The EU will follow the IMF in blocking the June transfer of more Greek aid unless Athens does more to fix its public finances, economic affairs commissioner Olli Rehn was quoted as saying Sunday.
"We Europeans are setting the same conditions as the International Monetary Fund," Germany's Spiegel weekly quoted Rehn as saying in comments published in German. "The situation is very serious."
He said the European Union would decide after examining the latest quarterly audit of Greek public finances by experts from the European Central Bank, the EU and IMF -- which Spiegel said would include some "alarming" findings.
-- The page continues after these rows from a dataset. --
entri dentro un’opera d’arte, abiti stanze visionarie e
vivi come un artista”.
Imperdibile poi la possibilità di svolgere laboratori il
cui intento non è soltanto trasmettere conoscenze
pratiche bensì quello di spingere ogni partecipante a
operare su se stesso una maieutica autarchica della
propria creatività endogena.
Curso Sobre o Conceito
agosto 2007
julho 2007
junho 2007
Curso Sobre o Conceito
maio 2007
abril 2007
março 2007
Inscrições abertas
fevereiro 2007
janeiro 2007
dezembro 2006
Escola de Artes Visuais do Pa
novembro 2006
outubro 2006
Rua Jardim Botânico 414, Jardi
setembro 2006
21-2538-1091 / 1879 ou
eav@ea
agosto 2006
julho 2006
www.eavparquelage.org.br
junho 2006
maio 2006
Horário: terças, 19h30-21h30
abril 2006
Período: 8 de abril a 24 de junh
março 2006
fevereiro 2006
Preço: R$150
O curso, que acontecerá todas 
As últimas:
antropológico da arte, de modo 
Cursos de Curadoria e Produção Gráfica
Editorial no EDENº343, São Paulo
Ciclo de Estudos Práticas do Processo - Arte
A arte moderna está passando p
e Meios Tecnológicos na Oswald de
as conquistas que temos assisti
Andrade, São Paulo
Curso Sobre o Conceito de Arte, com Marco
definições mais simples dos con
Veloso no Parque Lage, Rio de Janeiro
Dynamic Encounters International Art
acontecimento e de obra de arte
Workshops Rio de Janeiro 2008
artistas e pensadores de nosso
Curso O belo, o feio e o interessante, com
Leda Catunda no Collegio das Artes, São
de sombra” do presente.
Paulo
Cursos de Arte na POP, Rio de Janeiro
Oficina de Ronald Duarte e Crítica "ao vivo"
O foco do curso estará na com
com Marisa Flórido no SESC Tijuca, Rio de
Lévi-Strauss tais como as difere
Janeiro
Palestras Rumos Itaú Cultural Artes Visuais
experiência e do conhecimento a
The audit will say that Athens is missing all budget promises made last year in return for an EU-IMF 110-billion-euro ($156-billion) rescue, Spiegel reported, without saying where it got the information.
The IMF warned Greece on Thursday to firm up its broad financing plans and policy actions to be able to continue receiving bailout funds, calling for "assurances" on how Athens will fund its future.
Luxembourg Prime Minister Jean-Claude Juncker, who heads the eurozone finance ministers, warned that the IMF may block the next 12-billion-euro instalment.
He said the fifth tranche in a 110-billion-euro loan package could be hampered by IMF rules forbidding the lender of last resort to release funds without a 12-month guarantee of solvency.
On Friday, Greek political leaders failed to agree on further austerity measures but Prime Minister George Papandreou went on national television to say his government would "take the necessary measures."
Greece was the first of three members of the 17-nation eurozone to need a multi-billion-euro bailout. Ireland and Portugal have since followed suit and markets fear that Spain might eventually need help too.